ラベル収集ノススメ
BJA1期生の富江弘幸です。今回はビールのラベルについて書きたいと思います。
ビールの楽しいところはいろいろとありまして、その楽しみ方も人それぞれ。ビールはお酒ですので、もちろん飲んでおいしい、楽しい、と思うことが一番ですが、ちょっと視点を変えてラベルにも注目してみてはいかがでしょうか。
私はビールをボトルで飲んだ際には、ラベルをはがしてスクラップしています。何気なく飲んでいるビールのラベルをよく見てみると、意外な発見があったりして面白いのです。面白いデザインのビールを見つけると、そのときに飲みたいスタイルなどは関係なくジャケ買いしてしまいます。また、発見が一切なくてもスクラップしておくだけで、しばらく経ってから見直したときに、それを飲んだシチュエーションを思い出したりして楽しいものです。
今回は私がスクラップしてあるものの中から、気に入っているデザインのラベルをいくつかご紹介します。
ルーベンスの「アダムとイヴ」という絵をパロディ化したもの。ルーベンスの「アダムとイヴ」の絵では、イヴが禁断の果実を口に運ぶところが描かれていますが、このラベルでイヴが手に持っているのはビール。アダムもビールを持っています。乾杯。
なぜか鳥が乾杯しています。このビールを造っているドゥ・ドレ醸造所のラベルはどの銘柄もポップで楽しいものばかり。このアラビア(Arabier)も含め、Oerbier、Boskeun、Dulle Teve、Stille Nachtも魅力的なキャラクターが描かれていますが、なぜかStoutだけはシンプルな建物のイラストだったりします。
乾杯系をもうひとつ。このおじさん、釣りをしにきたようで後ろに釣竿を立てかけていますが、左側に見える釣り針には栓抜きがひっかかってます。もう魚を釣るのを諦めたのでしょうか。それでもビールがあれば幸せ、という顔をしています。乾杯。
ジャケ買いです。説明不要。ラベルだけでベルギービールを飲んでいる気になります。
もうひとつジャケ買いしたビール。この醸造所の近くにある養豚場の豚が、このビールと同じ酵母を食べていたことに由来するようです。
さらに動物系を。凶暴な犬が赤い顔をしてにらんでいますが、ビールの味は甘め。アルコール度数も5%とそれほどこわくありません。ボトルネックの部分には、首輪が描かれたラベルが巻かれています。

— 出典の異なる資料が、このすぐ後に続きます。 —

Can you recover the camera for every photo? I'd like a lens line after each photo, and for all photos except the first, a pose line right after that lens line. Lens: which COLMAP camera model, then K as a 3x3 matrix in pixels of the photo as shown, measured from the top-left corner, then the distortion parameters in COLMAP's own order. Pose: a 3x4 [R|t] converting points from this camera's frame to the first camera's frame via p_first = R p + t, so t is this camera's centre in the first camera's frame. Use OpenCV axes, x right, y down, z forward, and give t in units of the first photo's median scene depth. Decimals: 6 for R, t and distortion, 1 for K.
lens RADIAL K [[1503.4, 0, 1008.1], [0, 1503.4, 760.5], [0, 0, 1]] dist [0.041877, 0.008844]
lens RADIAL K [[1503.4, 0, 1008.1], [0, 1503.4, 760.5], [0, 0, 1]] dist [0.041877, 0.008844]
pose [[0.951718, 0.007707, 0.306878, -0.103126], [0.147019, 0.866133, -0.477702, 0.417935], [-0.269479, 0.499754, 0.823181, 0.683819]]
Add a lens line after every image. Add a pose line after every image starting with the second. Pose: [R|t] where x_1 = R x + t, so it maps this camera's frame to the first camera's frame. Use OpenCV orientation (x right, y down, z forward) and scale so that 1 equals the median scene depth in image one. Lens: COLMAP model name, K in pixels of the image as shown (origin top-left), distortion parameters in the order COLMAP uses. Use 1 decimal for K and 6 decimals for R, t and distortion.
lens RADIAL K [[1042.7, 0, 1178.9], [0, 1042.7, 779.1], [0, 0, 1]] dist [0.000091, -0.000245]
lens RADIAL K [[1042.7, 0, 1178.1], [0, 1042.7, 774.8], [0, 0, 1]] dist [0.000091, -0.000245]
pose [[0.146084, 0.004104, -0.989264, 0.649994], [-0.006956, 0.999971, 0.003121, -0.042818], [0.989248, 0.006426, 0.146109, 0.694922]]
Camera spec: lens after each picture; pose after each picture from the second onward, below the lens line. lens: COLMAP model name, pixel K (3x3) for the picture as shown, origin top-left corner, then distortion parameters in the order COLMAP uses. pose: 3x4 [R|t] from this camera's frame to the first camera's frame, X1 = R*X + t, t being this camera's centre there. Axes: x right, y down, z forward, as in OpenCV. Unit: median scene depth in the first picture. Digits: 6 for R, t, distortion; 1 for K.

ヘアーオブザドッグブルワリーのアメリカンペールエールです。「Hair of the dog」とは「迎え酒」という意味ですが、この醸造所は迎え酒にはキツそうなハイアルコールのビールを多く造っています。この醸造所のウェブサイトには全部で10銘柄のラベルが紹介されており、うち3銘柄は犬が同じ帽子をかぶっていますが、それ以外はそれぞれ異なる帽子になっています。こういう顔のおじさん、いますよね。
見慣れたキリンさん。秋味は和のテイストのイラストなので、外国人にも受けそうな気がします。これは2012年のラベルですが、毎年変わっているので見比べるのも面白いです。
デ・モーレン醸造所のラベルはシンプル。ビールについていろいろ知りたい人にもありがたいラベルです。モルトやホップに何を使っているかという原料の情報や、7度で飲むのがおすすめ、といった情報が書いてあります。海外のビールは醸造所のウェブサイトにこういった情報が載っていることが多いですが、ラベルに書いてあると助かりますね。
伊達政宗のほかには片倉小十郎、支倉常長、仙台七夕祭り、と4種類。伊達政宗と片倉小十郎のイラストは兜の飾り、支倉常長は家紋が描かれています。では、仙台七夕祭りは…というと、伊達家の家紋でした。個人的には伊達成実も造ってほしかったな…と歴史好きは思うわけです。
最後はタモリカップビール。店で見かけて「これは!?」と思い、即購入。このビールは、タモリ氏が名誉会長を務めるヨットレース「タモリカップ」のバーベキューパーティーのために造ったビールだそうです。
いかがでしょうか。ブルワリーの方々は、いかにおいしいビールを造るかということに力を入れていますが、そのビールを手にとってもらうために、どんなデザインにしたらいいかということもいろいろと考えていると思います。ちょっと気にして見るだけで面白い発見があったりしますので、ラベルを見ながらビールを飲んでみるのも楽しいですよ。ラベルをスクラップしつつ、テイスティングコメントを書いておくのもいいでしょう。まずは今飲んでいるビールのラベル、はがしてみませんか?